■ **Work order A**:
In the comparison of two capacitive soil sensor designs, what chip was the author's feedback oscillator based on?

■ **Extract provided**:
>>>>>

This is not an instructable as you will most find here, it is a comparison between two projects -capacitive soil sensors- found here on instructables and as such it does deserve a place here.

In february I published a capacitive soil moisture probe in which the capacitor consisted of some scrap pcb that effectively formed a double sided PCB.

Then in May I came upon another capacitive soil moisture probing project by acolomitchi. His probe design was a more 'interlocking' pattern etched on a PCB.

We got into a discussion on the best design and he graciously offered to send me one of his probes to test.

He used an oscillator based on a the good old '555', in a simple astable mode, whereas I used a feedback oscillator based on an HCT14 which is basically a Schmitt trigger inverter. There probably isnt much difference between those two oscillators but we were mostly interested in the difference in probe design. For both oscillators T=0.67*RC. (for HCTversion) (and 0.8*RC for the HC version)

When I was 'designing' my probe, I just wanted a cheap one quickly and therefore the intricate design of interlocking pads as used by others was out of the question. I hesitated between two designs: a single sided piecen of pvc with two seperate 'plates' on it, or a double sided piece with the two capacitor plates at opposite sides. As I figured the dielectrum formed by the pertinax or polyester in between the copper would be less than that formed by the surrounding soil if humid, while with a single sided design due to the small gap the capacitor might be more sensitive but have a smaller range, I chose for the dubblesided design.

The picture as shown by acolomitchi tells the opposite with the dubbelsided design with plates of opposite polarity back to back, most of the capacitance would be formed by the pcb material between the copper and a much lesser part by the surrounding soil.

<<<<<

■ **Exercise input**:
>>>>>

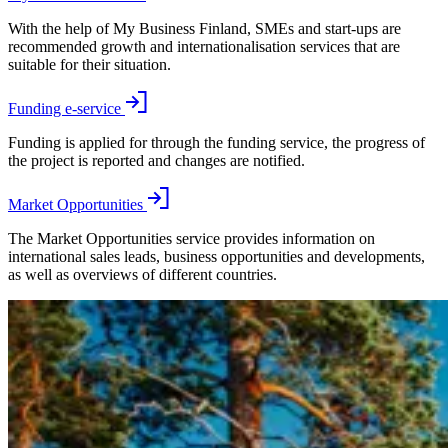
With the help of My Business Finland, SMEs and start-ups are
recommended growth and internationalisation services that are
suitable for their situation.
Funding e-service
Funding is applied for through the funding service, the progress of
the project is reported and changes are notified.
Market Opportunities
The Market Opportunities service provides information on
international sales leads, business opportunities and developments,
as well as overviews of different countries.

<<<<<

■ **Work order B**:
Print the text read from the entries above line for line, without the pictures.

■ **Task output A**:
An HCT14, which is basically a Schmitt trigger inverter.

■ **Task output B**:
With the help of My Business Finland, SMEs and start-ups are
recommended growth and internationalisation services that are
suitable for their situation.
Funding e-service
Funding is applied for through the funding service, the progress of
the project is reported and changes are notified.
Market Opportunities
The Market Opportunities service provides information on
international sales leads, business opportunities and developments,
as well as overviews of different countries.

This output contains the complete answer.